Figure 7: Proppant volumes horizontal wells completed onshore US
Figure 7.1: Proppant Over Time Delaware Basin
Figure 7.2: Proppant Over Time Midland Basin
The demand this has on mines is incredible. With operators moving to finer meshes and mixes, it only makes sense for proppant suppliers to raise prices to counter the rising demand. These costs will be directly passed on to the E&Ps who will have to deal with the rising costs of in-demand services. The clash between these two parts of industry could be economically compelling since publicly traded E&Ps have issued guidance on returns based on specific costs which will be inaccurate if service costs rise. The question is, how many companies will push back? Figure 8 looks at the breakevens of Operators in the Permian with 20% returns at $50 WTI and $3HH with flat service costs on the left and 20% increase in service costs on the right. One can see the number of Operators and regions that become out of the money just in the Permian; this will affect other regions that have higher service costs due to location, etc. in a negative way.

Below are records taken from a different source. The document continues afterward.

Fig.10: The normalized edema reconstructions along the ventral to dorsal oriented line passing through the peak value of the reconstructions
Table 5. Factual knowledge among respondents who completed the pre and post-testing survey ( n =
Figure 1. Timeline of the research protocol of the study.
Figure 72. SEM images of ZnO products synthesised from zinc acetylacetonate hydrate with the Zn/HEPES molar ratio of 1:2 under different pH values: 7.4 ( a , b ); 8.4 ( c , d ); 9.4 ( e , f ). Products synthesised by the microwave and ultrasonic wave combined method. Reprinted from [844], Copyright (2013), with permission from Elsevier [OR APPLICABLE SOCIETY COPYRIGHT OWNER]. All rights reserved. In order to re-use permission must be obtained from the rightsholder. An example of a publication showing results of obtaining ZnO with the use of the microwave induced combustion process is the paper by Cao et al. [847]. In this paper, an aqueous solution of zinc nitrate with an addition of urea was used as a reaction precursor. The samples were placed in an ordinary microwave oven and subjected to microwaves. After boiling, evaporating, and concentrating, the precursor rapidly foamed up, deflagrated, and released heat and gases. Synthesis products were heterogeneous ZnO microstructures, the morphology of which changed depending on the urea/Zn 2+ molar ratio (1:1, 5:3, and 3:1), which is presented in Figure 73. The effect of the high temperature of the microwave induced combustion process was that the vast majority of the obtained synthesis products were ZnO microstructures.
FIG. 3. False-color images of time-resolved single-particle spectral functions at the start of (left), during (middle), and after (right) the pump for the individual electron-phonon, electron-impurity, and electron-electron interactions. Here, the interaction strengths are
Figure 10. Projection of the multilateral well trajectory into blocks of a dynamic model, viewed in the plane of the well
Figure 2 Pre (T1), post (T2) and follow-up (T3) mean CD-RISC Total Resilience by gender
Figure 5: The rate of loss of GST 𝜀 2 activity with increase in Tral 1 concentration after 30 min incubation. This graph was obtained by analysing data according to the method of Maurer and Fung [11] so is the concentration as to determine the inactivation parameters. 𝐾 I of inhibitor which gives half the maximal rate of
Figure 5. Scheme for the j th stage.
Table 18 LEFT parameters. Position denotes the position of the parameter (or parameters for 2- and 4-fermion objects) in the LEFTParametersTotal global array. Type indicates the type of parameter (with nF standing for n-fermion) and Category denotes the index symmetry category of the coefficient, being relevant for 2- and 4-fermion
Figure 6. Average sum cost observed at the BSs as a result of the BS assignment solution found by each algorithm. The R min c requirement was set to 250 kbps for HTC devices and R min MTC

Figure 8: In the money operators with $50 WTI, $3 HH, and flat service costs and 20% increase
Currently, service companies have the upper hand. Many are fully contracted out for services. Companies late to the game will have to pay to build fleets or wait in line, adding additional costs to completion schedules that will have to be met. If pricing goes back down, these operators will be on the hook for the fleets they helped build which would lead to the same issue we saw during the downturn with rig contracts; E&Ps paying to break the contract. On the other hand if pricing is sustained this could give them a leg up with a fleet built for their wells. Service companies are starting to work for who they want, not for who will pay, leading to a scrutinizing of companies that are late on payments, poor partners, etc. Holding the line for E&Ps might not be possible. Rising service costs and subsequent downward pressure on returns will hopefully not start another vicious cycle between the two sectors.